_Task brief_:
From the entries below, copy the lines word for word, beginning at the line that contains "order: Fabales" and stopping after the line that contains "genus: Diospyros". Leave the pictures out of your answer.

(Data excerpts)
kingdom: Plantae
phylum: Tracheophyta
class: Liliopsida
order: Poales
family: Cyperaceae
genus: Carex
--
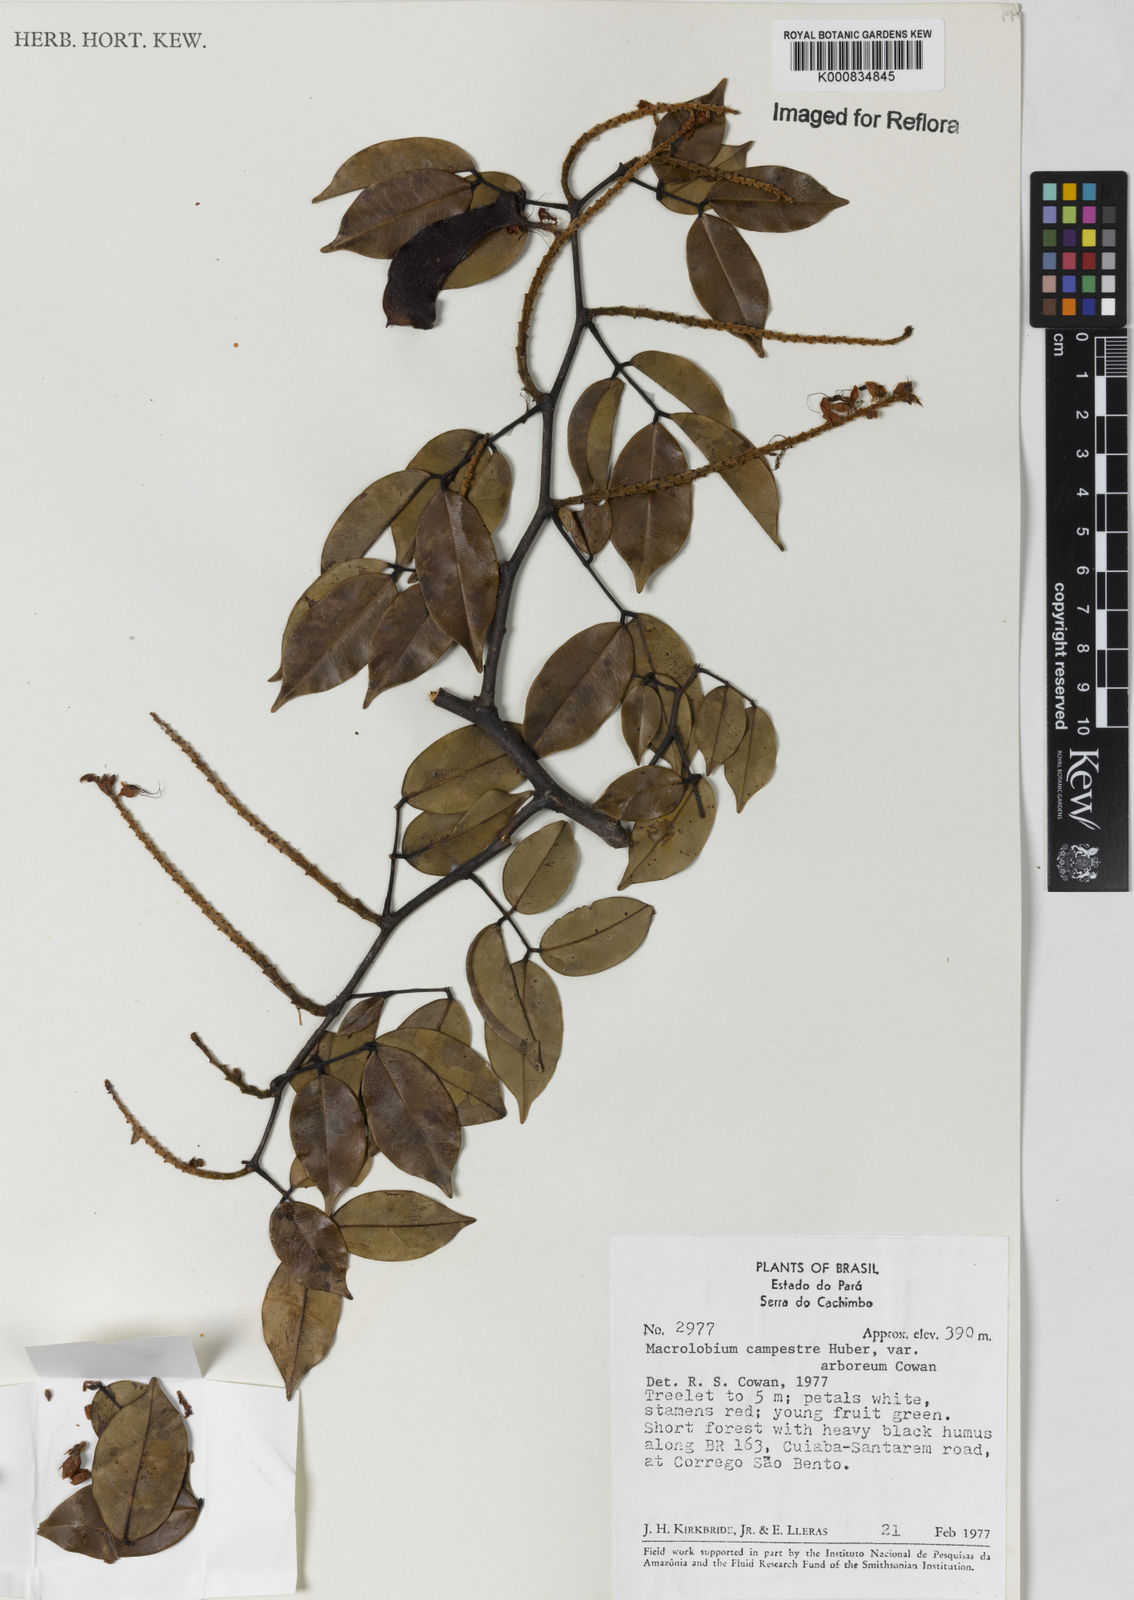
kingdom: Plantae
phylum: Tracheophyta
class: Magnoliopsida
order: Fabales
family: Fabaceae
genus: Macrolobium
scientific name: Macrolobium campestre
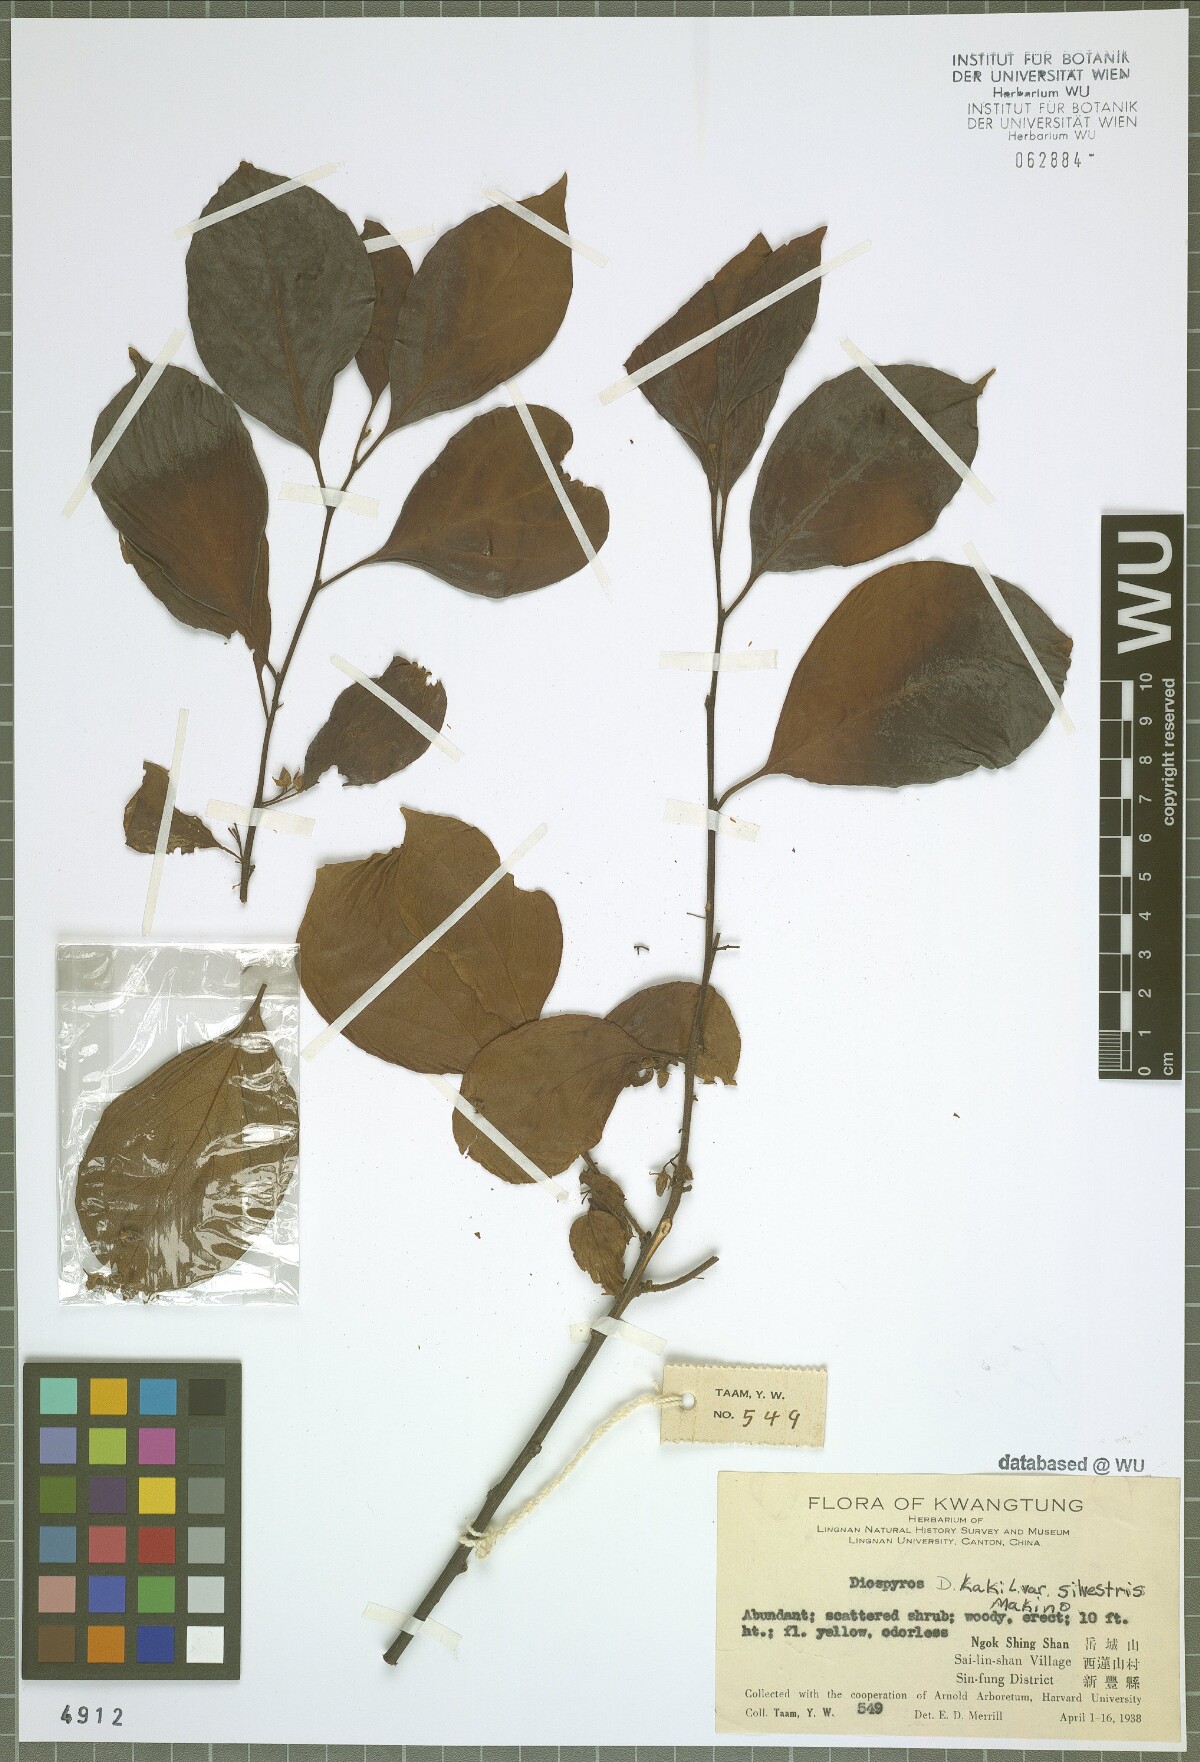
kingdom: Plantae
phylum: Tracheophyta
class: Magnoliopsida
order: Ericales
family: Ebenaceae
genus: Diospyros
--
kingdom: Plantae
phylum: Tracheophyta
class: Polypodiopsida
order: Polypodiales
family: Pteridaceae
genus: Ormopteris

_Answer to this problem_:
order: Fabales
family: Fabaceae
genus: Macrolobium
scientific name: Macrolobium campestre
kingdom: Plantae
phylum: Tracheophyta
class: Magnoliopsida
order: Ericales
family: Ebenaceae
genus: Diospyros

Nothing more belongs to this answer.